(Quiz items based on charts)
════════════════

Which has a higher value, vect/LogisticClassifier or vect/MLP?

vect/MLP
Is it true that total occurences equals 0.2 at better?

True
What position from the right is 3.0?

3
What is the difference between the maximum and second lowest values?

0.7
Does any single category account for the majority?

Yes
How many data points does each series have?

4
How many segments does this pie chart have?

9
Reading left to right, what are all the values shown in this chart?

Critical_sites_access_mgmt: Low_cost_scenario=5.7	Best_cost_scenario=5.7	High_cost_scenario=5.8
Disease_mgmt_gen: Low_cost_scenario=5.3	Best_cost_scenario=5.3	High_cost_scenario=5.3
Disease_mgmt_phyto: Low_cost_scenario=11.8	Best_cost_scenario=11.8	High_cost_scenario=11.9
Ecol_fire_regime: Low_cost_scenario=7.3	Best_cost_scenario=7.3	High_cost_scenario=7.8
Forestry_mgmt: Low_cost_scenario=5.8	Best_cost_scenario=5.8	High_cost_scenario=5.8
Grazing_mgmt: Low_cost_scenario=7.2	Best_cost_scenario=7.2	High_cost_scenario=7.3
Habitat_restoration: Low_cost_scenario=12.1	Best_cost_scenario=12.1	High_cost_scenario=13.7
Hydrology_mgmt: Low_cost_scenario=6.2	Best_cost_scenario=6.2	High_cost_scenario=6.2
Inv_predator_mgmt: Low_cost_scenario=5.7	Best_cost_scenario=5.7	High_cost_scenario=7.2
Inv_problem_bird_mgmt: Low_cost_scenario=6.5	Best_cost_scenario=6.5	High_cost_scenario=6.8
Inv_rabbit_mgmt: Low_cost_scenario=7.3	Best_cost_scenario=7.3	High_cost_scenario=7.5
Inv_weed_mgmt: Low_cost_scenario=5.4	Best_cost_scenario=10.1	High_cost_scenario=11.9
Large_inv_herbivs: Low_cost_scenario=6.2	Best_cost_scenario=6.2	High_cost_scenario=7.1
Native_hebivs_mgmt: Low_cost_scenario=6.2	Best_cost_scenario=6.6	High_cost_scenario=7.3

════════════════

● **REQUIREMENT**: Copy out all of the material above word for word, line by line, with nothing changed or left out.

● **RESULT FOR THIS EXERCISE**:
Which has a higher value, vect/LogisticClassifier or vect/MLP?

vect/MLP
Is it true that total occurences equals 0.2 at better?

True
What position from the right is 3.0?

3
What is the difference between the maximum and second lowest values?

0.7
Does any single category account for the majority?

Yes
How many data points does each series have?

4
How many segments does this pie chart have?

9
Reading left to right, what are all the values shown in this chart?

Critical_sites_access_mgmt: Low_cost_scenario=5.7	Best_cost_scenario=5.7	High_cost_scenario=5.8
Disease_mgmt_gen: Low_cost_scenario=5.3	Best_cost_scenario=5.3	High_cost_scenario=5.3
Disease_mgmt_phyto: Low_cost_scenario=11.8	Best_cost_scenario=11.8	High_cost_scenario=11.9
Ecol_fire_regime: Low_cost_scenario=7.3	Best_cost_scenario=7.3	High_cost_scenario=7.8
Forestry_mgmt: Low_cost_scenario=5.8	Best_cost_scenario=5.8	High_cost_scenario=5.8
Grazing_mgmt: Low_cost_scenario=7.2	Best_cost_scenario=7.2	High_cost_scenario=7.3
Habitat_restoration: Low_cost_scenario=12.1	Best_cost_scenario=12.1	High_cost_scenario=13.7
Hydrology_mgmt: Low_cost_scenario=6.2	Best_cost_scenario=6.2	High_cost_scenario=6.2
Inv_predator_mgmt: Low_cost_scenario=5.7	Best_cost_scenario=5.7	High_cost_scenario=7.2
Inv_problem_bird_mgmt: Low_cost_scenario=6.5	Best_cost_scenario=6.5	High_cost_scenario=6.8
Inv_rabbit_mgmt: Low_cost_scenario=7.3	Best_cost_scenario=7.3	High_cost_scenario=7.5
Inv_weed_mgmt: Low_cost_scenario=5.4	Best_cost_scenario=10.1	High_cost_scenario=11.9
Large_inv_herbivs: Low_cost_scenario=6.2	Best_cost_scenario=6.2	High_cost_scenario=7.1
Native_hebivs_mgmt: Low_cost_scenario=6.2	Best_cost_scenario=6.6	High_cost_scenario=7.3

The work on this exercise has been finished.